I found you through our 50th high school reunion website. I could not locate an email address for you so I had to guess that you and my high school teacher are one and the same. I have no idea if you even remember me, Dick Erdmann. I was a student or yours for both physics and geometry.
Today I own with a partner a small company that trains educators in K-12. Few days pass when I do not think of you as a teacher and for the past twenty years I doubt that I have had a client who has not heard at least one or two stories about you as a teacher. I have always wanted to say thank you but never knew where you went.
There are many similar aspects of my life since high school that I attribute to you. The first example is taking a philosophy course in college because of learning about Descartes and Spinoza in your geometry class. As I remember it, we finished the textbook early and you asked us to pick either Spinoza or Descartes and write a paper on their use of logic. I picked Spinoza. I have four books about Spinoza on my bookshelf and purchased one recently for a very long plane trip. I even have a couple on Descartes. If I broaden the topic to logic, I have probably three feet of books and even have graphic book on logic.
There is another shelf dedicated to physics and two of my favorite books are a biography of Oppenheimer, American Prometheus, by Bird and Sherwin, and the Second Creation by Crease and Mann. I use stories from both books when I work with teachers.

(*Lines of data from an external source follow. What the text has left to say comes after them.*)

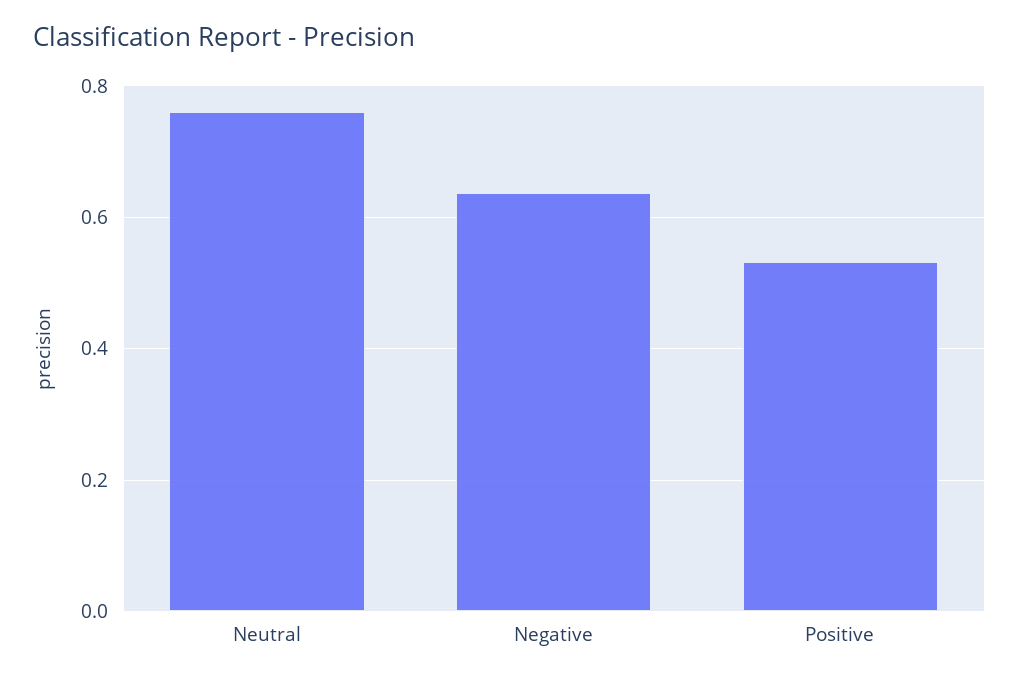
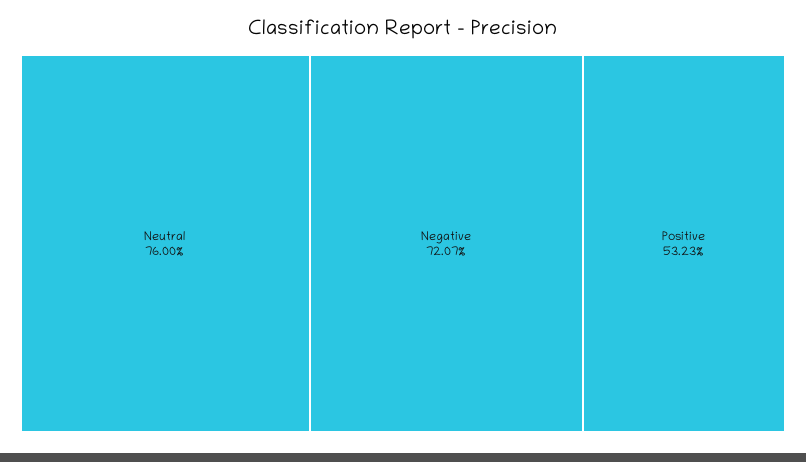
  {
    "Neutral": 0.76,
-   "Negative": 0.64,
+   "Negative": 0.7207,
    "Positive": 0.5323
  }

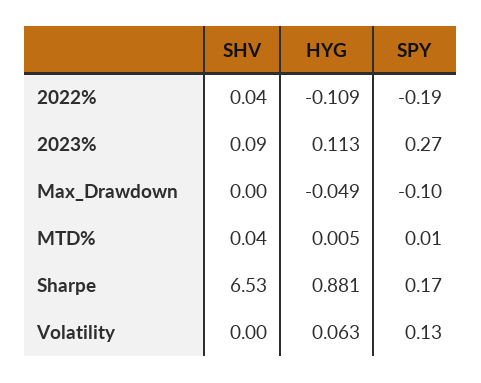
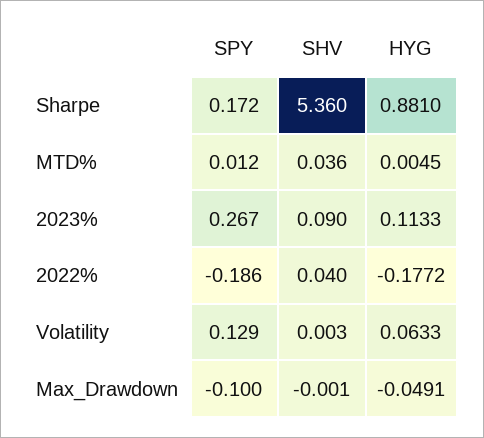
  {
    "SHV": {
      "2022%": 0.04,
      "2023%": 0.09,
      "Max_Drawdown": -0.001,
      "MTD%": 0.036,
-     "Sharpe": 6.53,
+     "Sharpe": 5.36,
      "Volatility": 0.003
    },
    "HYG": {
-     "2022%": -0.109,
+     "2022%": -0.1772,
      "2023%": 0.1133,
      "Max_Drawdown": -0.0491,
      "MTD%": 0.0045,
      "Sharpe": 0.881,
      "Volatility": 0.0633
    },
    "SPY": {
      "2022%": -0.186,
      "2023%": 0.267,
      "Max_Drawdown": -0.1,
      "MTD%": 0.012,
      "Sharpe": 0.172,
      "Volatility": 0.129
    }
  }

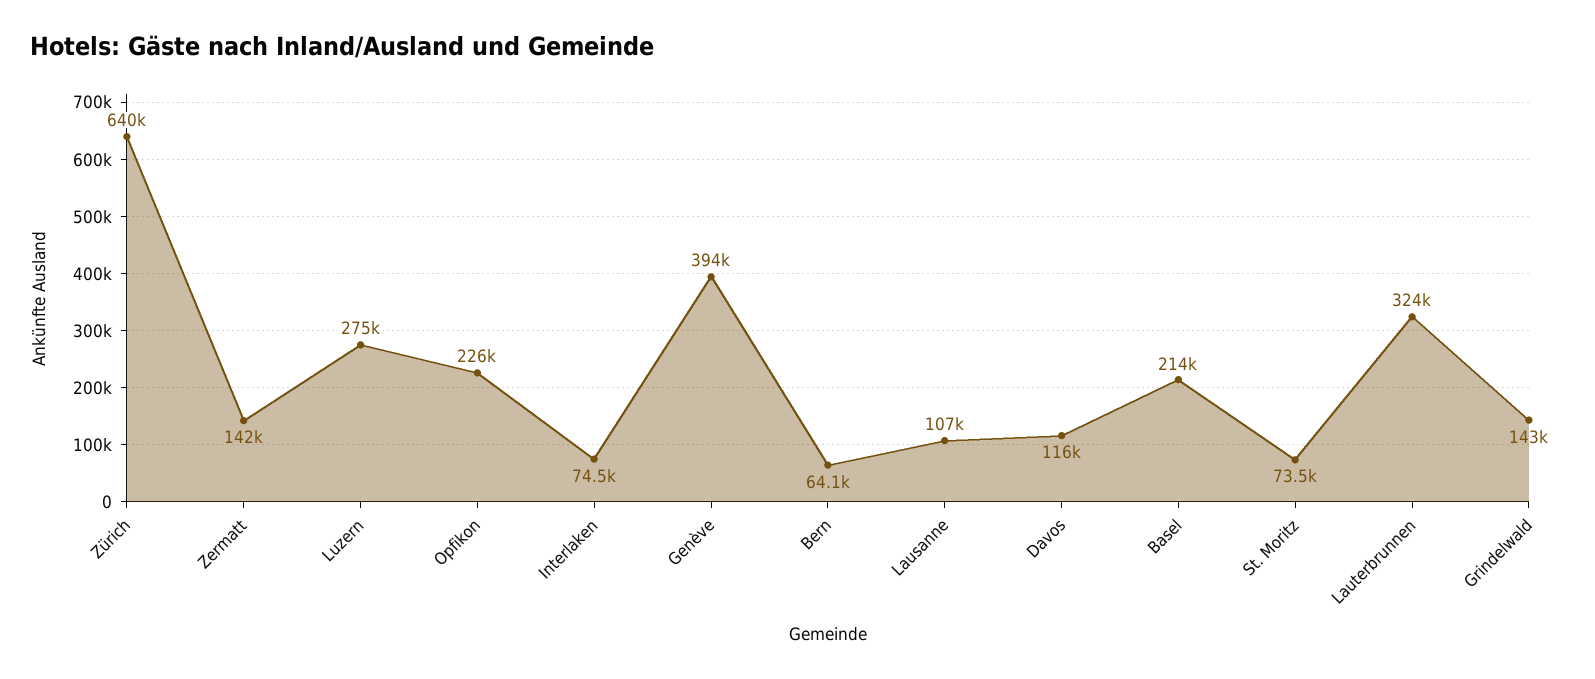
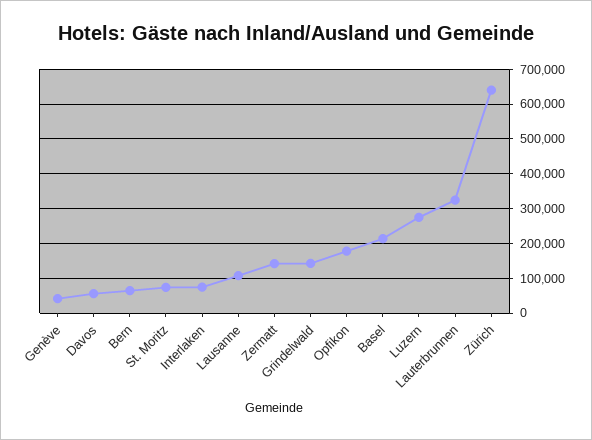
  {
    "Zürich": 640000,
    "Zermatt": 142000,
    "Luzern": 275000,
-   "Opfikon": 226000,
+   "Opfikon": 180000,
    "Interlaken": 74500,
-   "Genève": 394000,
+   "Genève": 40000,
    "Bern": 64100,
    "Lausanne": 107000,
-   "Davos": 116000,
+   "Davos": 60000,
    "Basel": 214000,
    "St. Moritz": 73500,
    "Lauterbrunnen": 324000,
    "Grindelwald": 143000
  }

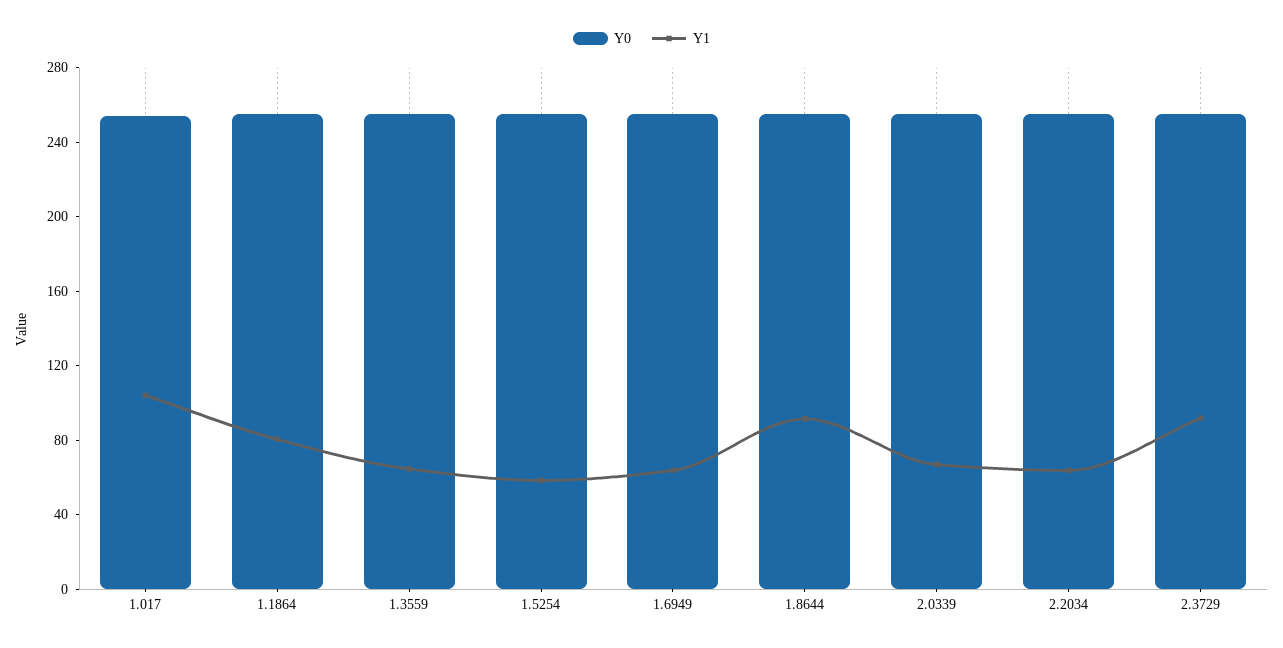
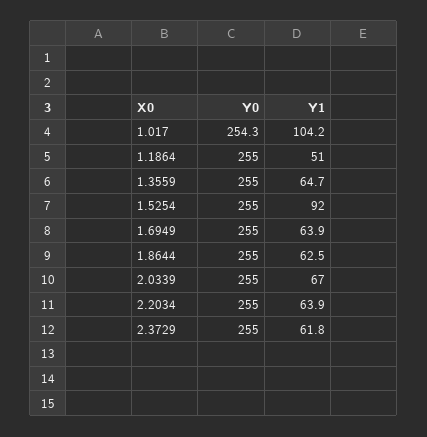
  {
    "Y0": {
      "1.017": 254.3,
      "1.1864": 255,
      "1.3559": 255,
      "1.5254": 255,
      "1.6949": 255,
      "1.8644": 255,
      "2.0339": 255,
      "2.2034": 255,
      "2.3729": 255
    },
    "Y1": {
      "1.017": 104.2,
-     "1.1864": 80,
+     "1.1864": 51,
      "1.3559": 64.7,
-     "1.5254": 60,
+     "1.5254": 92,
      "1.6949": 63.9,
-     "1.8644": 90,
+     "1.8644": 62.5,
      "2.0339": 67,
      "2.2034": 63.9,
-     "2.3729": 90
+     "2.3729": 61.8
    }
  }

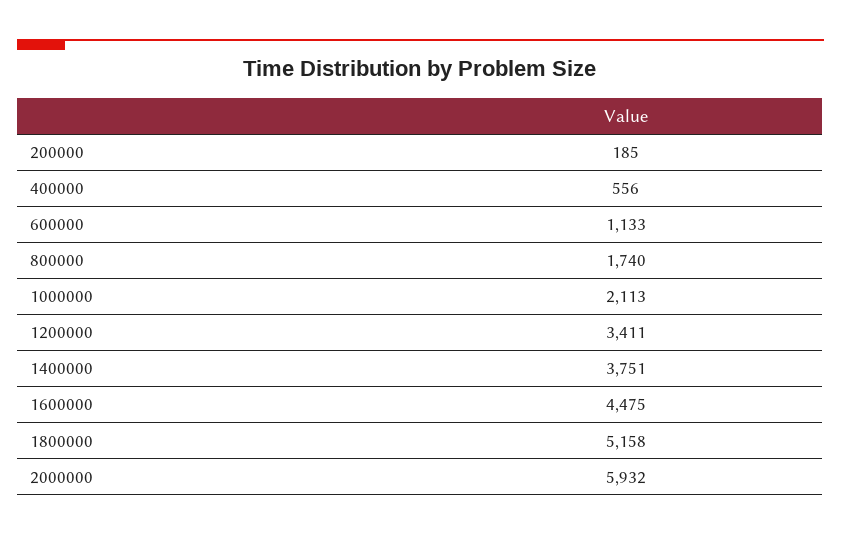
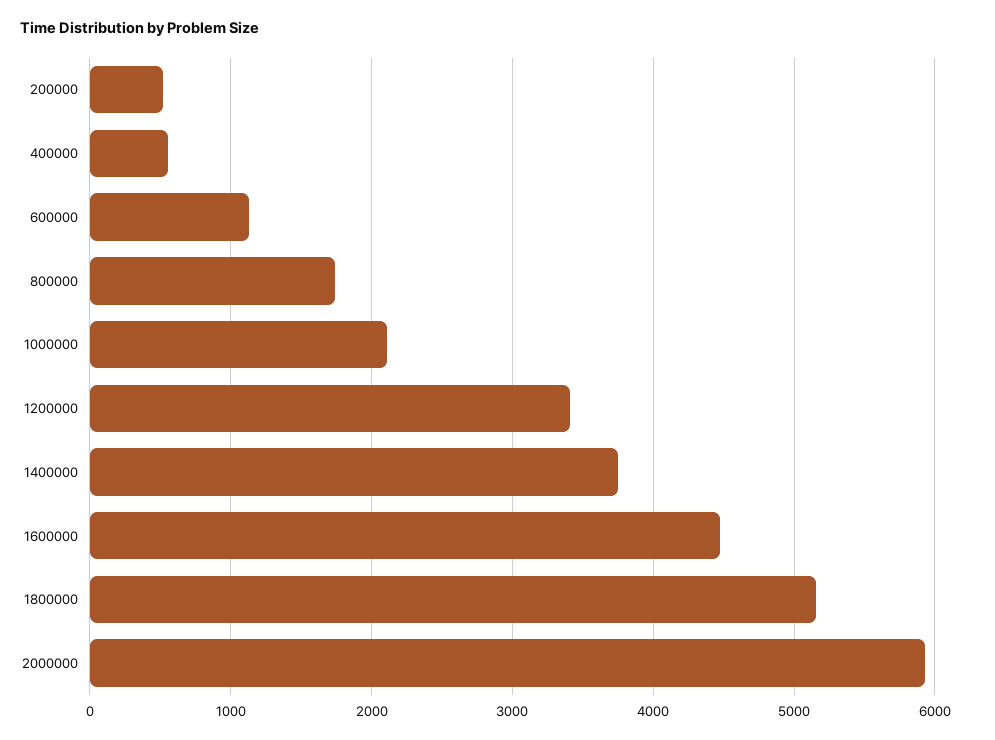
  {
-   "200000": 185,
+   "200000": 500,
    "400000": 556,
    "600000": 1133,
    "800000": 1740,
    "1000000": 2113,
    "1200000": 3411,
    "1400000": 3751,
    "1600000": 4475,
    "1800000": 5158,
    "2000000": 5932
  }

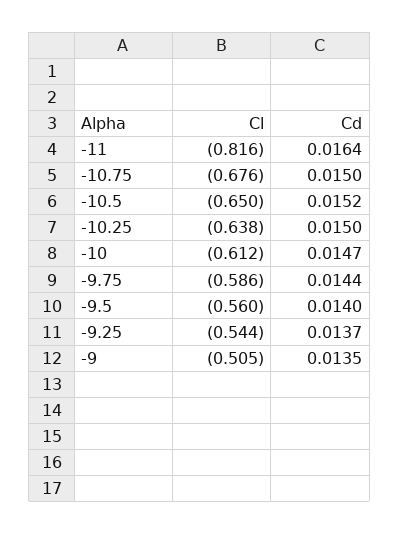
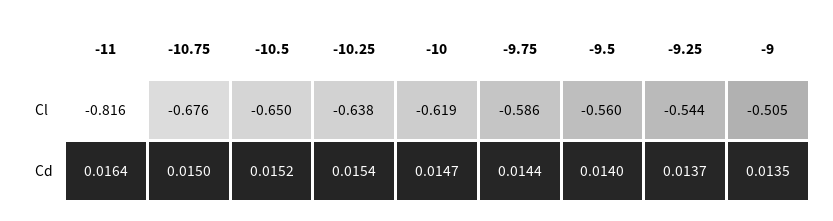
  {
    "Cl": {
      "-11": -0.816,
      "-10.75": -0.676,
      "-10.5": -0.65,
      "-10.25": -0.638,
-     "-10": -0.612,
+     "-10": -0.619,
      "-9.75": -0.586,
      "-9.5": -0.56,
      "-9.25": -0.544,
      "-9": -0.505
    },
    "Cd": {
      "-11": 0.0164,
      "-10.75": 0.015,
      "-10.5": 0.0152,
-     "-10.25": 0.015,
+     "-10.25": 0.0154,
      "-10": 0.0147,
      "-9.75": 0.0144,
      "-9.5": 0.014,
      "-9.25": 0.0137,
      "-9": 0.0135
    }
  }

The best example and most direct I can give of your teaching, however, is a question from your final physics exam. My memory is that it was for extra credit, something I needed since I missed six weeks of my second semester in my senior year. It was whether or not a sail ship could be propelled through space by the sun’s light. The significance of the question for me relates to the name of the company I started in the 90s to see my way into retirement – Syfr.
Sifr is the Arabic word for zero and since no one would be likely to know that, so I invented the spelling. When I named the company, I wanted a story of intellectual transformation with many splinter stories and the adoption of the Hindu-Arabic numbering system proved a good candidate. So, I picked the number zero for the name because it gave me many, many splinter stories about how difficult change is. Your exam question relates to one – the concept of a void or vacuum and light.
All of this is to say you were a wonderful teacher and I have never forgotten your two classes. They continue to play a role in the reading I enjoy, the work I do, and make me appear far more knowledgeable than I am, particularly now that my memory is a bit selective and inventive.
Thanks for creating many interests and stories in my life.